Because so much is riding on getting Infiniband right the first time, some skeptics are arguing that the pace toward deployment should not be dictated by the need. Because Infiniband must work as soon as it is deployed with few hassles, the rate of deployment should rest on factors such as interoperability, compatibility and compliance to the Infiniband specifications, this camp argues.
According to potential system integrators, such as Hank Brineen, a Berkeley, Calif.-based engineering consultant, such issues should not be settled by things like plugfests, common during the development of such PC-based specifications such as PCI and the Universal Serial Bus. "From an engineering point of view the IBTA Infiniband Trade Association has put much of the legacy of PCI and USB behind us and adopted new methodologies and techniques," Brineen said. "But we haven't gotten rid of the old habits of doing things."

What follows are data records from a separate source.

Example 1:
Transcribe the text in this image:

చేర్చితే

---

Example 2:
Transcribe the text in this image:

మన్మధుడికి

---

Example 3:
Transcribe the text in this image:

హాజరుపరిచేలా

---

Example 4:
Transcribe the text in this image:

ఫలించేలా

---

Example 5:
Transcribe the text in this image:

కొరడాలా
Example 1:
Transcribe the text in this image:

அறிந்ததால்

The best route is to develop as quickly as possible more-formalized and truly independent mechanisms for ensuring compliance and interoperability, said Michael Krause, interconnect architect at Hewlett-Packard Co. in Cupertino, Calif. Such techniques should be similar to those used on many IEEE standards and many of the more common network and communications standards, he said.
Krause said the industry needs an independent third-party entity to evaluate compliance and interoperability. "Just setting up a group within a trade association or a special-interest group to define, track and promote compliance and interoperability-or hiring an outside company to do the testing such as is done in much of the desktop software industry-is not enough," he said. "With Infiniband there is just too much riding on getting a truly trustworthy evaluation without the hint of politics or corporate influences, no matter how indirect or unintentional."

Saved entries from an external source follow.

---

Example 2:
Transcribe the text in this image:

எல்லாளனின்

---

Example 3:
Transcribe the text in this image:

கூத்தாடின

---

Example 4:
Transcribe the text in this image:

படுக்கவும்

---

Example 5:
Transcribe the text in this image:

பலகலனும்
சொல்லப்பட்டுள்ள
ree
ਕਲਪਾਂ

A good model for the IBTA to follow, Krause said, might be the route that many of the companies and organizations involved in a variety of communications technologies-such as asymmetric digital subscriber lines, Fast and Gigabit Ethernet, Fibre Channel and wireless 802.11 LANs-have taken: Go to, or establish, a fully independent test facility or organization at a university.
Many computer-communications companies, Krause said, work within a cooperative structure called the Interoperability Lab at the University of New Hampshire. There, more than 100 companies verify the interoperability or conformance of their products. Independent, focused interest groups, or consortiums, are formed by cooperative agreement among interested parties, usually companies that build the products.
Technically, moving toward an approach like the UNH laboratory would make a lot of sense, said Krause, " . . . because, Infiniband really has much more in common with the various communications protocols."